WORK ITEM = Can you set out the data below as a Markdown table with the columns Number and Line, starting with the line that contains "26: (772, 124)" and going on through the line that contains "43: (980, 480)"? Number the rows, skip blank lines, and leave the pictures out of the answer.

LISTED RECORDS =

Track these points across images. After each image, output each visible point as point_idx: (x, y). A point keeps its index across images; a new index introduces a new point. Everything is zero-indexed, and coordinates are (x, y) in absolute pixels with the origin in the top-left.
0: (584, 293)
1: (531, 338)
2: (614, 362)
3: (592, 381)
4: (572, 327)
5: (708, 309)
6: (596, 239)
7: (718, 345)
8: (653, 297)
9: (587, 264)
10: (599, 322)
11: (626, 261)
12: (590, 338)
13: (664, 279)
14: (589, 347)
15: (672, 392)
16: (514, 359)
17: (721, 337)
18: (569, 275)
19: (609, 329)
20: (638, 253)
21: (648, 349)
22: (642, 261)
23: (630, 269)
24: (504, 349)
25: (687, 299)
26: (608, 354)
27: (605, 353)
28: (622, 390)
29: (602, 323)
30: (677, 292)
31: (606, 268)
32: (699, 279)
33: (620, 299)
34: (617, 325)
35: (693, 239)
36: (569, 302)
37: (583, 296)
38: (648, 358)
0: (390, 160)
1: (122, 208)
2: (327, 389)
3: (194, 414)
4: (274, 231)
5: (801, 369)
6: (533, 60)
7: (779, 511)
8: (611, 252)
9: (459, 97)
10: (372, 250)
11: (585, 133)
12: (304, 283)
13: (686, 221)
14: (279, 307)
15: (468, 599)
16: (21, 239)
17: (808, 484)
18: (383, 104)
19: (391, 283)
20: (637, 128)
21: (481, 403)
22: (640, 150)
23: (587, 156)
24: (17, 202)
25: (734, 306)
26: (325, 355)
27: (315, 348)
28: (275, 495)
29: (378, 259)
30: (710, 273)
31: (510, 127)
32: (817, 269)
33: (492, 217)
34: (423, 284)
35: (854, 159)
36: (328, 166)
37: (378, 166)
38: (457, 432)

* * *

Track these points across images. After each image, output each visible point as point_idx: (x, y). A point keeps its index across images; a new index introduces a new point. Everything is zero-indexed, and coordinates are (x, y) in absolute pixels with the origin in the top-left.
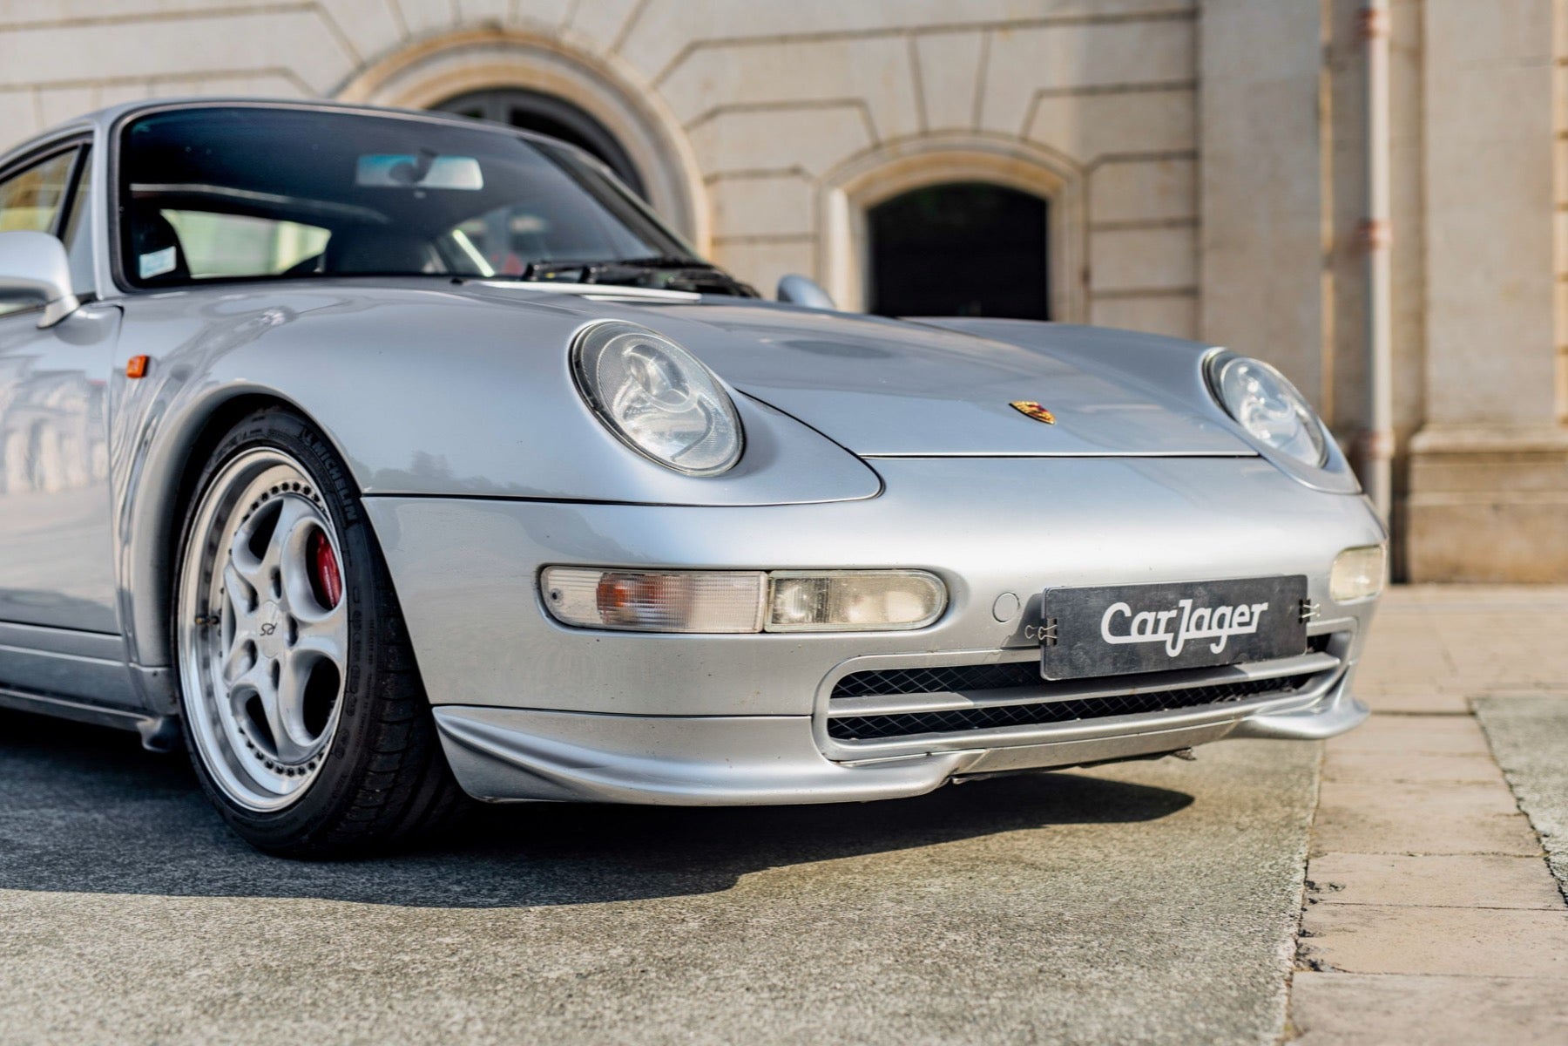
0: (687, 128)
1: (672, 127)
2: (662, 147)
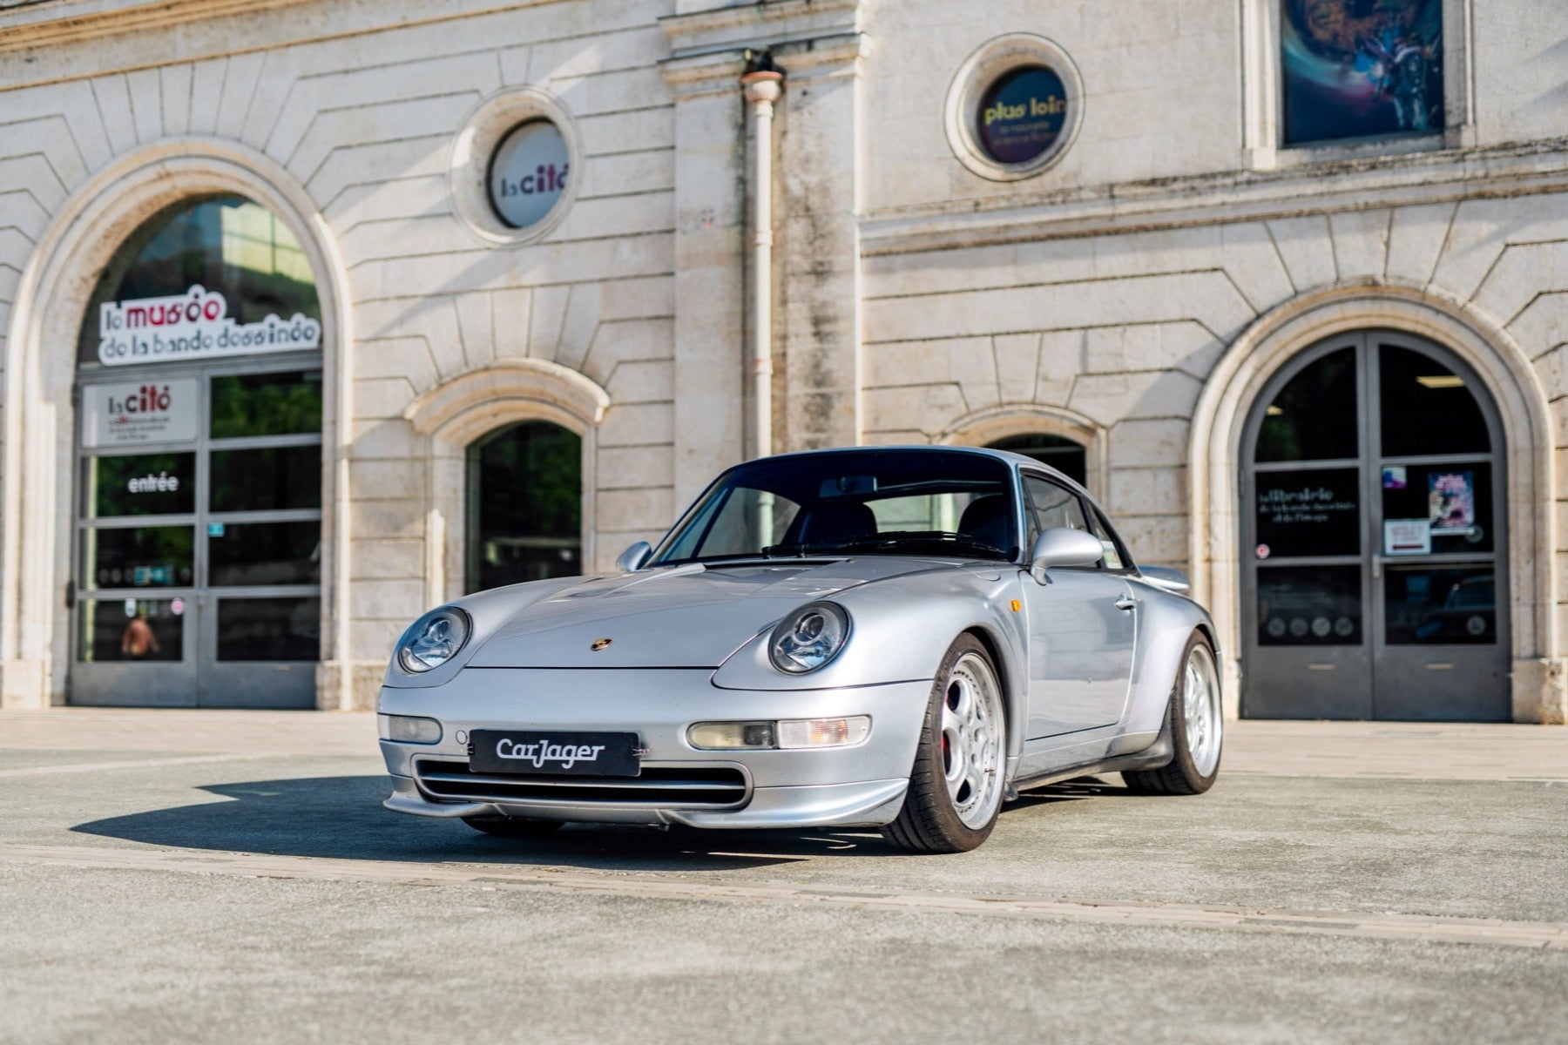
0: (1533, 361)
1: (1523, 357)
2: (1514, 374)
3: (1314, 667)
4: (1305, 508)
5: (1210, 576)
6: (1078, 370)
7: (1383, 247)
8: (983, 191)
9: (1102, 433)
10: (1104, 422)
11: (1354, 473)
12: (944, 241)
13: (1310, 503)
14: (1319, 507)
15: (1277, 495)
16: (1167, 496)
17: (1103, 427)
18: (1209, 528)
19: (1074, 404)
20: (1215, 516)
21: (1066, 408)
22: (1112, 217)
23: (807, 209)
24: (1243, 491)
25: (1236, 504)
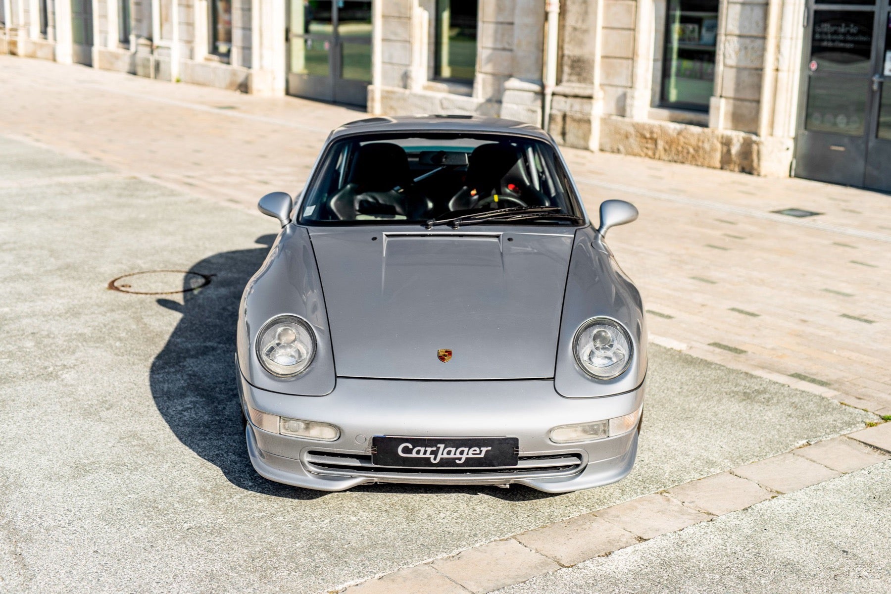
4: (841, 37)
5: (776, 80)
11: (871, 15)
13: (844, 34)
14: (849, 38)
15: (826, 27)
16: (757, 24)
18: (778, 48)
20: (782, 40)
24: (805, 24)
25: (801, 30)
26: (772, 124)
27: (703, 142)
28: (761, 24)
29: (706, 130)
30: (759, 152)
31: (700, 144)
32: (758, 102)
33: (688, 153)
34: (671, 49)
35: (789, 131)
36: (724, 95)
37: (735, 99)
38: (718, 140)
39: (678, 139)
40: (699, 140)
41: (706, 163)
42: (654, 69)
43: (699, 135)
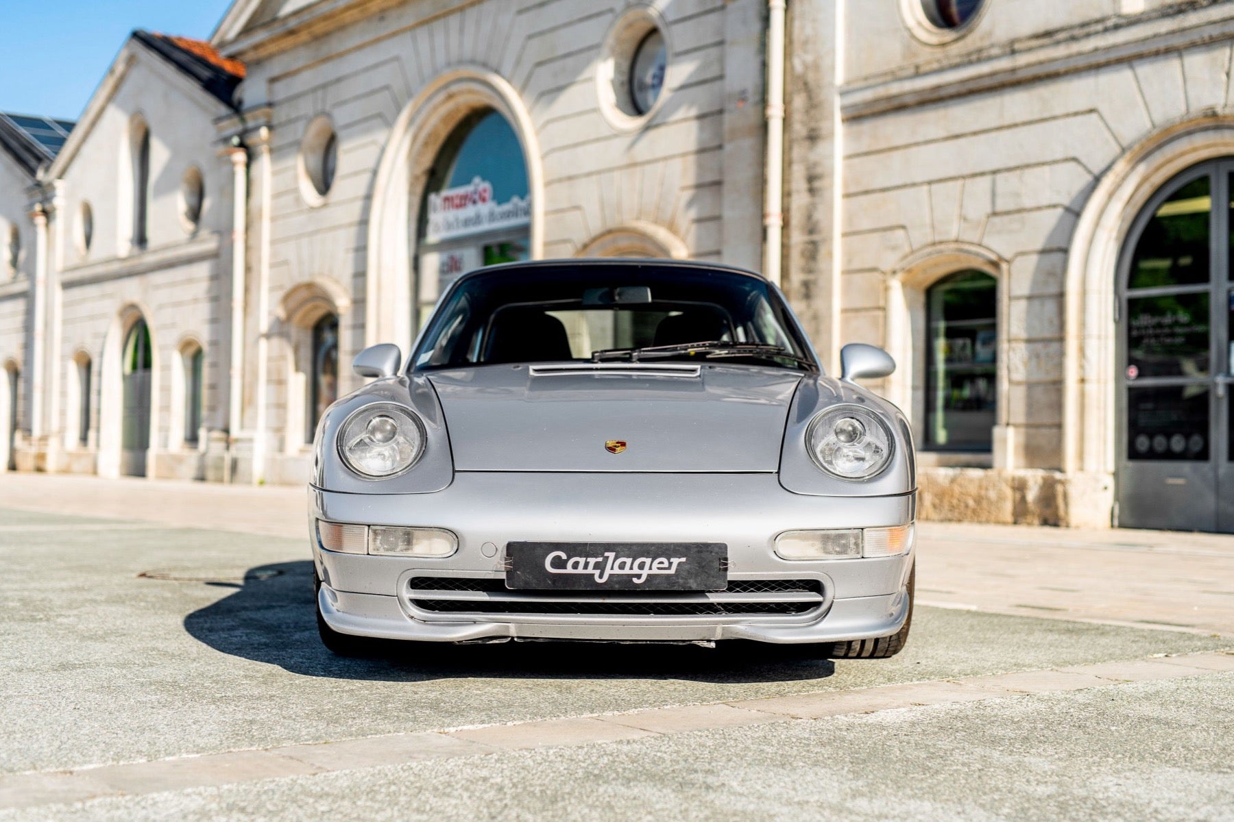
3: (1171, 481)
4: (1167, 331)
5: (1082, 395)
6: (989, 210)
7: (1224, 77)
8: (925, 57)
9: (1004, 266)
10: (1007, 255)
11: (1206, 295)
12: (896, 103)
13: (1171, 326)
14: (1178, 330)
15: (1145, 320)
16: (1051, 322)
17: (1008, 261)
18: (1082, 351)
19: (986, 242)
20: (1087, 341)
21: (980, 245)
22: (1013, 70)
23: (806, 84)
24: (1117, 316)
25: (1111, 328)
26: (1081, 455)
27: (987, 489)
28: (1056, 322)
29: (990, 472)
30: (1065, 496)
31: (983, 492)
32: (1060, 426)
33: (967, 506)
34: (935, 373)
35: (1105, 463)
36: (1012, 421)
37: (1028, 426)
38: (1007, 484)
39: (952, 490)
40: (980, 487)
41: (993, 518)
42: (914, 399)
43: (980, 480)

REPLY =
| Number | Line |
|---|---|
| 1 | 26: (772, 124) |
| 2 | 27: (703, 142) |
| 3 | 28: (761, 24) |
| 4 | 29: (706, 130) |
| 5 | 30: (759, 152) |
| 6 | 31: (700, 144) |
| 7 | 32: (758, 102) |
| 8 | 33: (688, 153) |
| 9 | 34: (671, 49) |
| 10 | 35: (789, 131) |
| 11 | 36: (724, 95) |
| 12 | 37: (735, 99) |
| 13 | 38: (718, 140) |
| 14 | 39: (678, 139) |
| 15 | 40: (699, 140) |
| 16 | 41: (706, 163) |
| 17 | 42: (654, 69) |
| 18 | 43: (699, 135) |
| 19 | 3: (1171, 481) |
| 20 | 4: (1167, 331) |
| 21 | 5: (1082, 395) |
| 22 | 6: (989, 210) |
| 23 | 7: (1224, 77) |
| 24 | 8: (925, 57) |
| 25 | 9: (1004, 266) |
| 26 | 10: (1007, 255) |
| 27 | 11: (1206, 295) |
| 28 | 12: (896, 103) |
| 29 | 13: (1171, 326) |
| 30 | 14: (1178, 330) |
| 31 | 15: (1145, 320) |
| 32 | 16: (1051, 322) |
| 33 | 17: (1008, 261) |
| 34 | 18: (1082, 351) |
| 35 | 19: (986, 242) |
| 36 | 20: (1087, 341) |
| 37 | 21: (980, 245) |
| 38 | 22: (1013, 70) |
| 39 | 23: (806, 84) |
| 40 | 24: (1117, 316) |
| 41 | 25: (1111, 328) |
| 42 | 26: (1081, 455) |
| 43 | 27: (987, 489) |
| 44 | 28: (1056, 322) |
| 45 | 29: (990, 472) |
| 46 | 30: (1065, 496) |
| 47 | 31: (983, 492) |
| 48 | 32: (1060, 426) |
| 49 | 33: (967, 506) |
| 50 | 34: (935, 373) |
| 51 | 35: (1105, 463) |
| 52 | 36: (1012, 421) |
| 53 | 37: (1028, 426) |
| 54 | 38: (1007, 484) |
| 55 | 39: (952, 490) |
| 56 | 40: (980, 487) |
| 57 | 41: (993, 518) |
| 58 | 42: (914, 399) |
| 59 | 43: (980, 480) |